In UK and Russia, the central government meets the passenger loss according to NRP. In the absence of government subsidy and if the goods trains go to private sector, the railway will not be able to give passenger subsidy. It will not be able to pay salary and pension. The NRP says only the loss-making second class passenger segment will be with railways. Therefore, all profit will go to private sector and loss to government. Finally, the infrastructure development will face serious problems. Privatisation will be at the cost of neglect of infrastructure development.
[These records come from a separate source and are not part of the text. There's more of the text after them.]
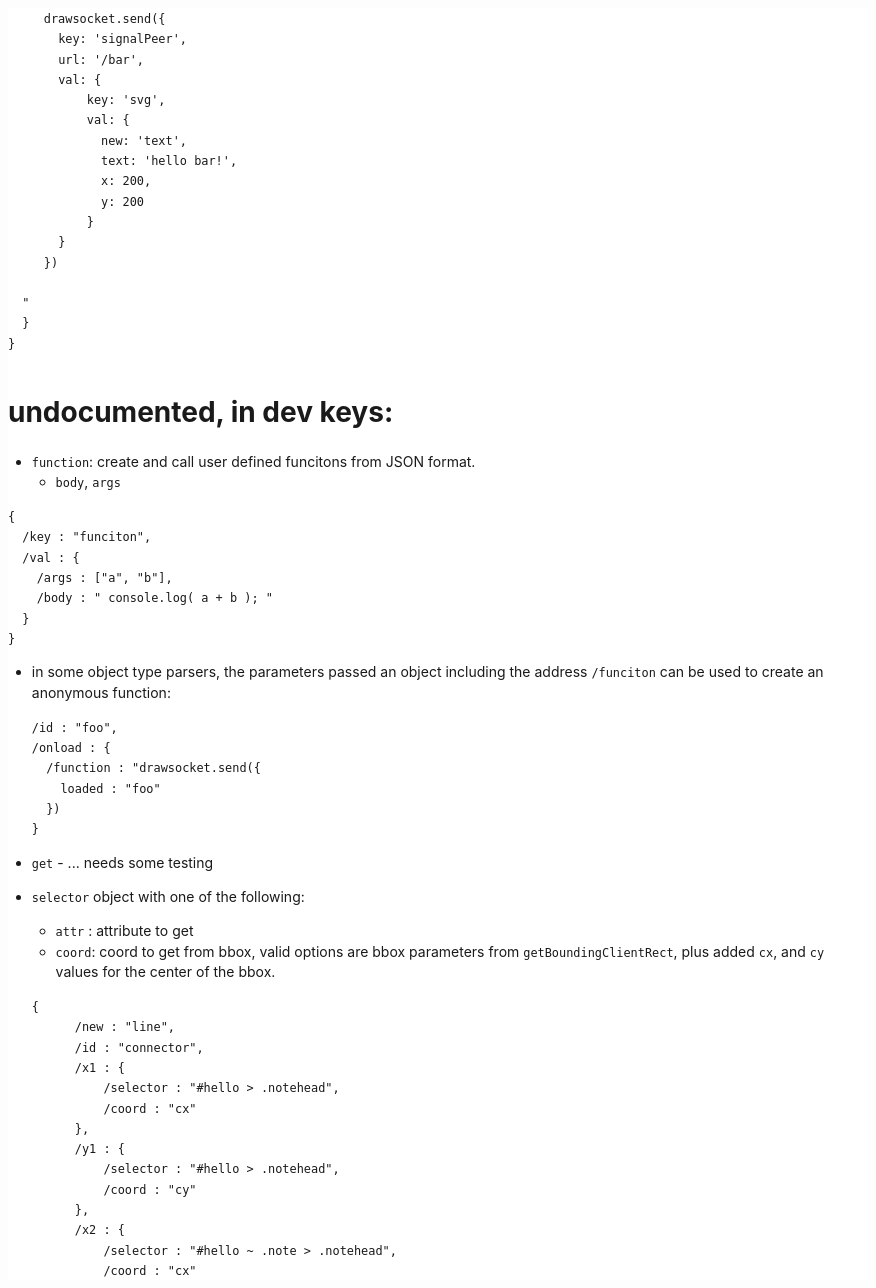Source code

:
 ```
     drawsocket.send({
       key: 'signalPeer',
       url: '/bar',
       val: {
           key: 'svg',
           val: {
             new: 'text',
             text: 'hello bar!',
             x: 200,
             y: 200
           }
       }
     })

  "
  }
}
```

# undocumented, in dev keys:

* `function`: create and call user defined funcitons from JSON format.
  * `body`, `args`
```
{
  /key : "funciton",
  /val : {
    /args : ["a", "b"],
    /body : " console.log( a + b ); "
  }
}
```

* in some object type parsers, the parameters passed an object including the address `/funciton` can be used to create an anonymous function:
  ```
  /id : "foo",
  /onload : {
    /function : "drawsocket.send({
      loaded : "foo"
    })
  }
  ```

* `get` - ... needs some testing
  
* `selector` object with one of the following:
  *  `attr` : attribute to get
  *  `coord`: coord to get from bbox, valid options are bbox parameters from `getBoundingClientRect`, plus added `cx`, and `cy` values for the center of the bbox.
  ```
  {
  		/new : "line",
  		/id : "connector",
  		/x1 : {
  			/selector : "#hello > .notehead",
  			/coord : "cx"
  		},
  		/y1 : {
  			/selector : "#hello > .notehead",
  			/coord : "cy"
  		},
  		/x2 : {
  			/selector : "#hello ~ .note > .notehead",
  			/coord : "cx"
  ```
Nirmala Sitharaman has shown in the budget that there will be 14.4% nominal GDP growth in 2021- 22. Railways’ targets do not match this. A perusal of the Statement of Railway Receipts and Expenditure available in the railway website shows that even the level of 2019-20 is not expected in terms of the net tonne-kilometers. According to the statement, the goods traffic is expected to grow a meagre 1.03% over 2019-20 and passenger traffic 4.6%. Even these figures are not reliable when we do the comparison with fuel expenses. Without fuel trains won’t run, is a common knowledge. The fuel expenditure will be only 82% of 2019-20, mere Rs. 12,00 cr more than the revised estimate of 2020-21, the pandemic period.

Preparation for privatisation by unprofitable passenger services
As for as passenger trains are concerned Railways are not interested in running all the trains scheduled in the time table. Now they are running only 60% of the trains according to the railway minister. They call them cloning express. Though they are the regular trains, they are not called by their name and number. They have simply removed the first number of the regular train, added 0 in its place and called them special trains. They are using the pandemic as an opportunity to run only profitable trains. They are preparing for the scenario of privatisation of goods and passenger trains.
If private passenger trains have to run in the existing congested routes in the scenario of neglect of strengthening and expansion of rail network, all the time tabled trains cannot run if a level playing field to the private operators is to be provided. One of the conditions for private trains is that there should not be any IR train one hour before and after their trains, not even from another terminal. That is why railway do not intend to operate all the passenger trains. Therefore, expectedly fuel expenditure will be far less than that of revised level of pandemic period.
Railway also do not intend to run suburban trains at the level of 2019-20 as the loss in this segment is Rs. 6,000 cr. They don’t want to add general compartments either. As per the NRP, the British passenger segment losses are met by the respective governments even though most of the British passenger segment is with private. There is a saying in Indian Railways that as we increase the passenger service, so the loss will increase. As the government feels that the user must pay, they fleece the reduced passengers to meet the loss. Extract the maximum from the minimum is the philosophy. They have abandoned the philosophy of social service obligation. In these special trains, the fare is more and there are no concessions for senior citizen, patients, youth, journalist, kisans, etc. They are virtually preparing the ground for privatisation of railways’ goods and passenger trains.

Railway unions should unite the workers and go to people for bigger struggles along with people to save railways and the nation.